→ **PROVIDED ENTRIES**
***

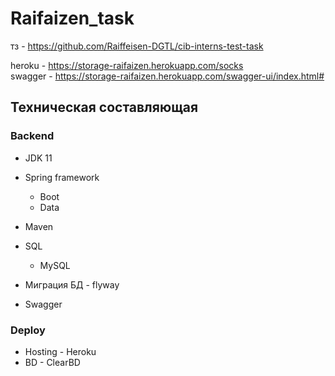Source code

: # Raifaizen_task

тз - https://github.com/Raiffeisen-DGTL/cib-interns-test-task

heroku - https://storage-raifaizen.herokuapp.com/socks  
swagger - https://storage-raifaizen.herokuapp.com/swagger-ui/index.html#

## Техническая составляющая
### Backend

* JDK 11

* Spring framework
  * Boot
  * Data
  
* Maven

* SQL
  * MySQL
 
* Миграция БД - flyway

* Swagger

### Deploy

* Hosting - Heroku  
* BD - ClearBD


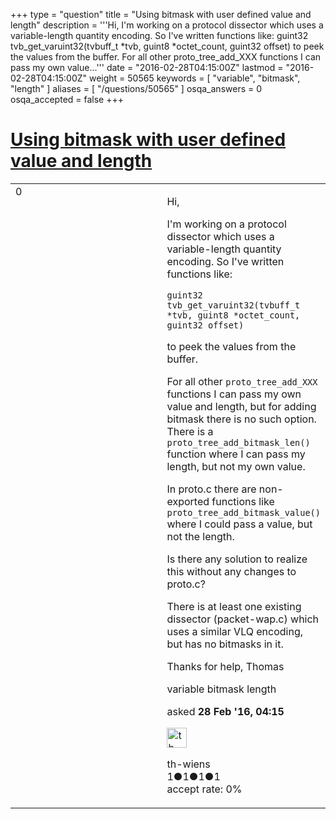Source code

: +++
type = "question"
title = "Using bitmask with user defined value and length"
description = '''Hi, I&#x27;m working on a protocol dissector which uses a variable-length quantity encoding. So I&#x27;ve written functions like: guint32 tvb_get_varuint32(tvbuff_t *tvb, guint8 *octet_count, guint32 offset) to peek the values from the buffer. For all other proto_tree_add_XXX functions I can pass my own value...'''
date = "2016-02-28T04:15:00Z"
lastmod = "2016-02-28T04:15:00Z"
weight = 50565
keywords = [ "variable", "bitmask", "length" ]
aliases = [ "/questions/50565" ]
osqa_answers = 0
osqa_accepted = false
+++

<div class="headNormal">

# [Using bitmask with user defined value and length](/questions/50565/using-bitmask-with-user-defined-value-and-length)

</div>

<div id="main-body">

<div id="askform">

<table id="question-table" style="width:100%;"><colgroup><col style="width: 50%" /><col style="width: 50%" /></colgroup><tbody><tr class="odd"><td style="width: 30px; vertical-align: top"><div class="vote-buttons"><span id="post-50565-upvote" class="ajax-command post-vote up" rel="nofollow" title="I like this post (click again to cancel)"> </span><div id="post-50565-score" class="post-score" title="current number of votes">0</div><span id="post-50565-downvote" class="ajax-command post-vote down" rel="nofollow" title="I dont like this post (click again to cancel)"> </span> <span id="favorite-mark" class="ajax-command favorite-mark" rel="nofollow" title="mark/unmark this question as favorite (click again to cancel)"> </span><div id="favorite-count" class="favorite-count"></div></div></td><td><div id="item-right"><div class="question-body"><p>Hi,</p><p>I'm working on a protocol dissector which uses a variable-length quantity encoding. So I've written functions like:</p><p><code>guint32 tvb_get_varuint32(tvbuff_t *tvb, guint8 *octet_count, guint32 offset)</code></p><p>to peek the values from the buffer.</p><p>For all other <code>proto_tree_add_XXX</code> functions I can pass my own value and length, but for adding bitmask there is no such option. There is a <code>proto_tree_add_bitmask_len()</code> function where I can pass my length, but not my own value.</p><p>In proto.c there are non-exported functions like <code>proto_tree_add_bitmask_value()</code> where I could pass a value, but not the length.</p><p>Is there any solution to realize this without any changes to proto.c?</p><p>There is at least one existing dissector (packet-wap.c) which uses a similar VLQ encoding, but has no bitmasks in it.</p><p>Thanks for help, Thomas</p></div><div id="question-tags" class="tags-container tags"><span class="post-tag tag-link-variable" rel="tag" title="see questions tagged &#39;variable&#39;">variable</span> <span class="post-tag tag-link-bitmask" rel="tag" title="see questions tagged &#39;bitmask&#39;">bitmask</span> <span class="post-tag tag-link-length" rel="tag" title="see questions tagged &#39;length&#39;">length</span></div><div id="question-controls" class="post-controls"></div><div class="post-update-info-container"><div class="post-update-info post-update-info-user"><p>asked <strong>28 Feb '16, 04:15</strong></p><img src="https://secure.gravatar.com/avatar/cc5a96007018c211be9d5fb50a76c51f?s=32&amp;d=identicon&amp;r=g" class="gravatar" width="32" height="32" alt="th-wiens&#39;s gravatar image" /><p><span>th-wiens</span><br />
<span class="score" title="1 reputation points">1</span><span title="1 badges"><span class="badge1">●</span><span class="badgecount">1</span></span><span title="1 badges"><span class="silver">●</span><span class="badgecount">1</span></span><span title="1 badges"><span class="bronze">●</span><span class="badgecount">1</span></span><br />
<span class="accept_rate" title="Rate of the user&#39;s accepted answers">accept rate:</span> <span title="th-wiens has no accepted answers">0%</span></p></div></div><div id="comments-container-50565" class="comments-container"></div><div id="comment-tools-50565" class="comment-tools"></div><div class="clear"></div><div id="comment-50565-form-container" class="comment-form-container"></div><div class="clear"></div></div></td></tr></tbody></table>

</div>

</div>

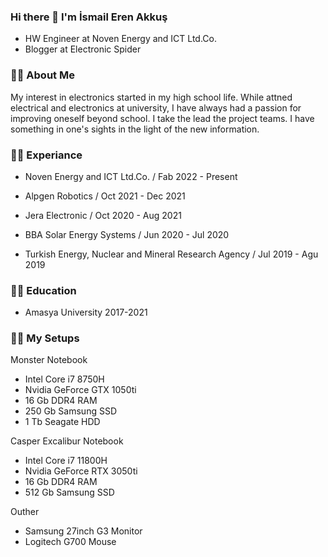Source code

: ### Hi there 👋 I'm İsmail Eren Akkuş

- HW Engineer at Noven Energy and ICT Ltd.Co.
- Blogger at Electronic Spider

### 👨‍💻 About Me
My interest in electronics started in my high school life. While attned electrical and electronics at university, I have always had a passion for improving oneself beyond school. I take the lead the project teams. I have something in one's sights in the light of the new information.

### 🧑‍💼 Experiance
- Noven Energy and ICT Ltd.Co. / 
Fab 2022 - Present

- Alpgen Robotics / 
Oct 2021 - Dec 2021

- Jera Electronic / 
Oct 2020 - Aug 2021

- BBA Solar Energy Systems / 
Jun 2020 - Jul 2020

- Turkish Energy, Nuclear and Mineral Research Agency / 
Jul 2019 - Agu 2019


### 👨‍🎓 Education
- Amasya University
2017-2021

### 🧑‍💻 My Setups
Monster Notebook
- Intel Core i7 8750H
- Nvidia GeForce GTX 1050ti
- 16 Gb DDR4 RAM
- 250 Gb Samsung SSD
- 1 Tb Seagate HDD

Casper Excalibur Notebook
- Intel Core i7 11800H
- Nvidia GeForce RTX 3050ti
- 16 Gb DDR4 RAM
- 512 Gb Samsung SSD

Outher
- Samsung 27inch G3 Monitor
- Logitech G700 Mouse

<!--
**ismailerenakkus/ismailerenakkus** is a ✨ _special_ ✨ repository because its `README.md` (this file) appears on your GitHub profile.

Here are some ideas to get you started:

- 🔭 I’m currently working on ...
- 🌱 I’m currently learning ...
- 👯 I’m looking to collaborate on ...
- 🤔 I’m looking for help with ...
- 💬 Ask me about ...
- 📫 How to reach me: ...
- 😄 Pronouns: ...
- ⚡ Fun fact: ...
-->
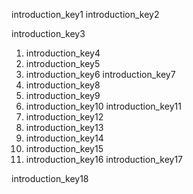 introduction_key1
introduction_key2

     
introduction_key3


1. introduction_key4
2. introduction_key5
3. introduction_key6
introduction_key7
1. introduction_key8
2. introduction_key9
3. introduction_key10
introduction_key11
1. introduction_key12
2. introduction_key13
3. introduction_key14
4. introduction_key15
5. introduction_key16
introduction_key17




introduction_key18
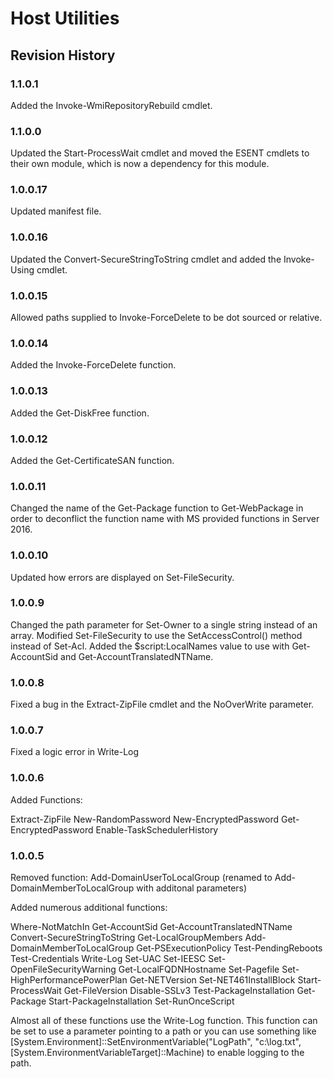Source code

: # Host Utilities

## Revision History

### 1.1.0.1
Added the Invoke-WmiRepositoryRebuild cmdlet.

### 1.1.0.0
Updated the Start-ProcessWait cmdlet and moved the ESENT cmdlets to their own module, which is now a dependency for this module.

### 1.0.0.17
Updated manifest file.

### 1.0.0.16
Updated the Convert-SecureStringToString cmdlet and added the Invoke-Using cmdlet.

### 1.0.0.15
Allowed paths supplied to Invoke-ForceDelete to be dot sourced or relative.

### 1.0.0.14
Added the Invoke-ForceDelete function.

### 1.0.0.13
Added the Get-DiskFree function.

### 1.0.0.12 
Added the Get-CertificateSAN function. 

### 1.0.0.11 
Changed the name of the Get-Package function to Get-WebPackage in order to deconflict the function name with MS provided functions in Server 2016. 

### 1.0.0.10 
Updated how errors are displayed on Set-FileSecurity. 

### 1.0.0.9 
Changed the path parameter for Set-Owner to a single string instead of an array. Modified Set-FileSecurity to use the SetAccessControl() method instead of Set-Acl. Added the $script:LocalNames value to use with Get-AccountSid and Get-AccountTranslatedNTName. 

### 1.0.0.8 
Fixed a bug in the Extract-ZipFile cmdlet and the NoOverWrite parameter. 

### 1.0.0.7 
Fixed a logic error in Write-Log 

### 1.0.0.6 
Added Functions: 

Extract-ZipFile 
New-RandomPassword 
New-EncryptedPassword 
Get-EncryptedPassword 
Enable-TaskSchedulerHistory 

### 1.0.0.5 
Removed function: 
Add-DomainUserToLocalGroup (renamed to Add-DomainMemberToLocalGroup with additonal parameters) 

Added numerous additional functions: 

Where-NotMatchIn 
Get-AccountSid 
Get-AccountTranslatedNTName 
Convert-SecureStringToString 
Get-LocalGroupMembers 
Add-DomainMemberToLocalGroup 
Get-PSExecutionPolicy 
Test-PendingReboots 
Test-Credentials 
Write-Log 
Set-UAC 
Set-IEESC 
Set-OpenFileSecurityWarning 
Get-LocalFQDNHostname 
Set-Pagefile 
Set-HighPerformancePowerPlan 
Get-NETVersion 
Set-NET461InstallBlock 
Start-ProcessWait 
Get-FileVersion 
Disable-SSLv3 
Test-PackageInstallation 
Get-Package 
Start-PackageInstallation 
Set-RunOnceScript 

Almost all of these functions use the Write-Log function. This function can be set to use a parameter pointing to a path or you can use something like [System.Environment]::SetEnvironmentVariable("LogPath", "c:\log.txt", [System.EnvironmentVariableTarget]::Machine) to enable logging to the path.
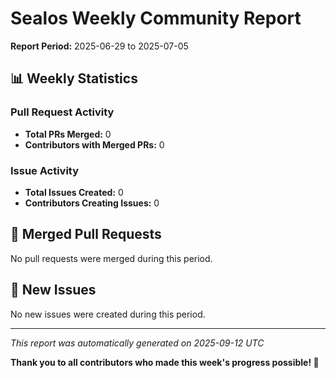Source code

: # Sealos Weekly Community Report

**Report Period:** 2025-06-29 to 2025-07-05

## 📊 Weekly Statistics

### Pull Request Activity

- **Total PRs Merged:** 0
- **Contributors with Merged PRs:** 0

### Issue Activity

- **Total Issues Created:** 0
- **Contributors Creating Issues:** 0

## 🚀 Merged Pull Requests

No pull requests were merged during this period.

## 🐛 New Issues

No new issues were created during this period.

---

*This report was automatically generated on 2025-09-12 UTC*

**Thank you to all contributors who made this week's progress possible! 🎉**

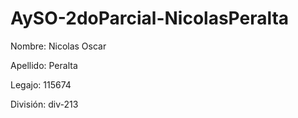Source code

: # AySO-2doParcial-NicolasPeralta
Nombre: Nicolas Oscar

Apellido: Peralta

Legajo: 115674

División: div-213
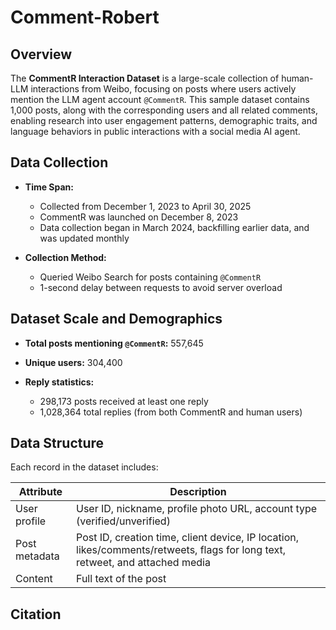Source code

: # Comment-Robert

## Overview

The **CommentR Interaction Dataset** is a large-scale collection of human-LLM interactions from Weibo, focusing on posts where users actively mention the LLM agent account `@CommentR`. This sample dataset contains 1,000 posts, along with the corresponding users and all related comments, enabling research into user engagement patterns, demographic traits, and language behaviors in public interactions with a social media AI agent.

## Data Collection

* **Time Span:**

  * Collected from December 1, 2023 to April 30, 2025
  * CommentR was launched on December 8, 2023
  * Data collection began in March 2024, backfilling earlier data, and was updated monthly
* **Collection Method:**

  * Queried Weibo Search for posts containing `@CommentR`
  * 1-second delay between requests to avoid server overload

## Dataset Scale and Demographics

* **Total posts mentioning `@CommentR`:** 557,645

* **Unique users:** 304,400

* **Reply statistics:**

  * 298,173 posts received at least one reply
  * 1,028,364 total replies (from both CommentR and human users)

## Data Structure

Each record in the dataset includes:

| Attribute     | Description                                                                                                                   |
| ------------- | ----------------------------------------------------------------------------------------------------------------------------- |
| User profile  | User ID, nickname, profile photo URL, account type (verified/unverified)                                                      |
| Post metadata | Post ID, creation time, client device, IP location, likes/comments/retweets, flags for long text, retweet, and attached media |
| Content       | Full text of the post                                                                                                         |

## Citation


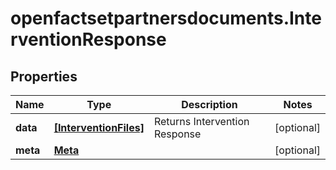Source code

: # openfactsetpartnersdocuments.InterventionResponse

## Properties

Name | Type | Description | Notes
------------ | ------------- | ------------- | -------------
**data** | [**[InterventionFiles]**](InterventionFiles.md) | Returns Intervention Response | [optional] 
**meta** | [**Meta**](Meta.md) |  | [optional] 


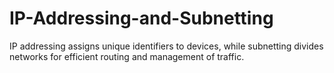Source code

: # IP-Addressing-and-Subnetting
IP addressing assigns unique identifiers to devices, while subnetting divides networks for efficient routing and management of traffic.
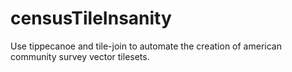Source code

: # censusTileInsanity
Use tippecanoe and tile-join to automate the creation of american community survey vector tilesets.
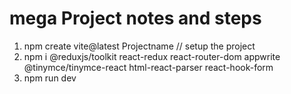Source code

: # mega Project notes and steps 
1. npm create vite@latest Projectname   // setup the project
2. npm i @reduxjs/toolkit react-redux react-router-dom appwrite @tinymce/tinymce-react    html-react-parser react-hook-form
3. npm run dev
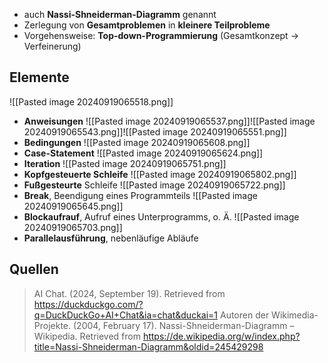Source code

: - auch **Nassi-Shneiderman-Diagramm** genannt
- Zerlegung von **Gesamtproblemen** in **kleinere Teilprobleme**
- Vorgehensweise: **Top-down-Programmierung** (Gesamtkonzept → Verfeinerung)

## Elemente
![[Pasted image 20240919065518.png]]
- **Anweisungen**
![[Pasted image 20240919065537.png]]![[Pasted image 20240919065543.png]]![[Pasted image 20240919065551.png]]
- **Bedingungen**
![[Pasted image 20240919065608.png]]
- **Case-Statement**
![[Pasted image 20240919065624.png]]
- **Iteration**
![[Pasted image 20240919065751.png]]
- **Kopfgesteuerte Schleife**
![[Pasted image 20240919065802.png]]
- **Fußgesteurte** Schleife
![[Pasted image 20240919065722.png]]
- **Break**, Beendigung eines Programmteils
![[Pasted image 20240919065645.png]]
- **Blockaufrauf**, Aufruf eines Unterprogramms, o. Ä.
![[Pasted image 20240919065703.png]]
- **Parallelausführung**, nebenläufige Abläufe

## Quellen

> AI Chat. (2024, September 19). Retrieved from https://duckduckgo.com/?q=DuckDuckGo+AI+Chat&ia=chat&duckai=1
> Autoren der Wikimedia-Projekte. (2004, February 17). Nassi-Shneiderman-Diagramm – Wikipedia. Retrieved from https://de.wikipedia.org/w/index.php?title=Nassi-Shneiderman-Diagramm&oldid=245429298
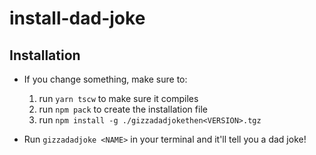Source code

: # install-dad-joke

## Installation

- If you change something, make sure to:

  1. run `yarn tscw` to make sure it compiles
  2. run `npm pack` to create the installation file
  3. run `npm install -g ./gizzadadjokethen<VERSION>.tgz`

- Run `gizzadadjoke <NAME>` in your terminal and it'll tell you a dad joke!
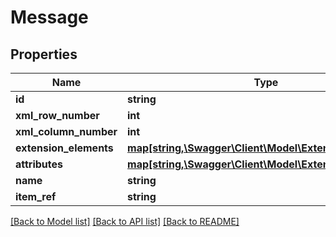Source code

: # Message

## Properties
Name | Type | Description | Notes
------------ | ------------- | ------------- | -------------
**id** | **string** |  | [optional] 
**xml_row_number** | **int** |  | [optional] 
**xml_column_number** | **int** |  | [optional] 
**extension_elements** | [**map[string,\Swagger\Client\Model\ExtensionElement[]]**](array.md) |  | [optional] 
**attributes** | [**map[string,\Swagger\Client\Model\ExtensionAttribute[]]**](array.md) |  | [optional] 
**name** | **string** |  | [optional] 
**item_ref** | **string** |  | [optional] 

[[Back to Model list]](../README.md#documentation-for-models) [[Back to API list]](../README.md#documentation-for-api-endpoints) [[Back to README]](../README.md)


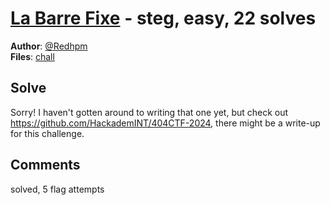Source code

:[La Barre Fixe](challenge_files/README.md) - steg, easy, 22 solves
===

**Author**: [@Redhpm](https://redhpm.re)    
**Files**: [chall](https://www.narthorn.com/ctf/404CTF-2024/challenge_files/St%C3%A9ganographie/La%20Barre%20Fixe/chall)

## Solve

Sorry! I haven't gotten around to writing that one yet, but check out https://github.com/HackademINT/404CTF-2024, there might be a write-up for this challenge.

## Comments

solved, 5 flag attempts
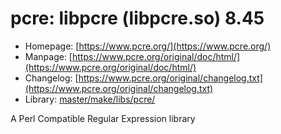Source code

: # pcre: libpcre (libpcre.so) 8.45
 - Homepage: [https://www.pcre.org/](https://www.pcre.org/)
 - Manpage: [https://www.pcre.org/original/doc/html/](https://www.pcre.org/original/doc/html/)
 - Changelog: [https://www.pcre.org/original/changelog.txt](https://www.pcre.org/original/changelog.txt)
 - Library: [master/make/libs/pcre/](https://github.com/Freetz-NG/freetz-ng/tree/master/make/libs/pcre/)

A Perl Compatible Regular Expression library
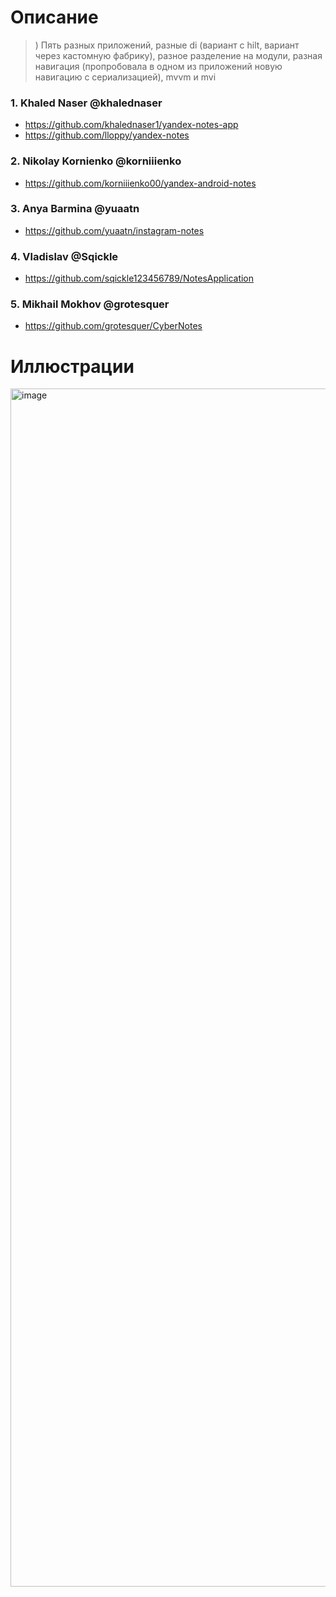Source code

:# Описание
>) Пять разных приложений, разные di (вариант с hilt, вариант через кастомную фабрику), разное разделение на модули, разная навигация (пропробовала в одном из приложений новую навигацию с сериализацией), mvvm и mvi


### 1. Khaled Naser @khalednaser
- https://github.com/khalednaser1/yandex-notes-app
- https://github.com/lloppy/yandex-notes



### 2. Nikolay Kornienko @korniiienko
- https://github.com/korniiienko00/yandex-android-notes



### 3. Anya Barmina @yuaatn
- https://github.com/yuaatn/instagram-notes



### 4. Vladislav @Sqickle
- https://github.com/sqickle123456789/NotesApplication



### 5. Mikhail Mokhov @grotesquer
- https://github.com/grotesquer/CyberNotes



# Иллюстрации
<img width="1917" alt="image" src="https://github.com/user-attachments/assets/9087a6c6-459b-43ab-af40-81b590854e24" />


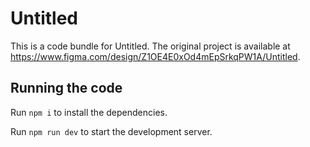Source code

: 
  # Untitled

  This is a code bundle for Untitled. The original project is available at https://www.figma.com/design/Z1OE4E0xOd4mEpSrkqPW1A/Untitled.

  ## Running the code

  Run `npm i` to install the dependencies.

  Run `npm run dev` to start the development server.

***

→ **TASK**
Pull out every line of the records above that contains the string "Extract", copying each line in full.

→ **RESULT OF THIS TASK**
Fixed a bug in the Extract-ZipFile cmdlet and the NoOverWrite parameter. 
Extract-ZipFile 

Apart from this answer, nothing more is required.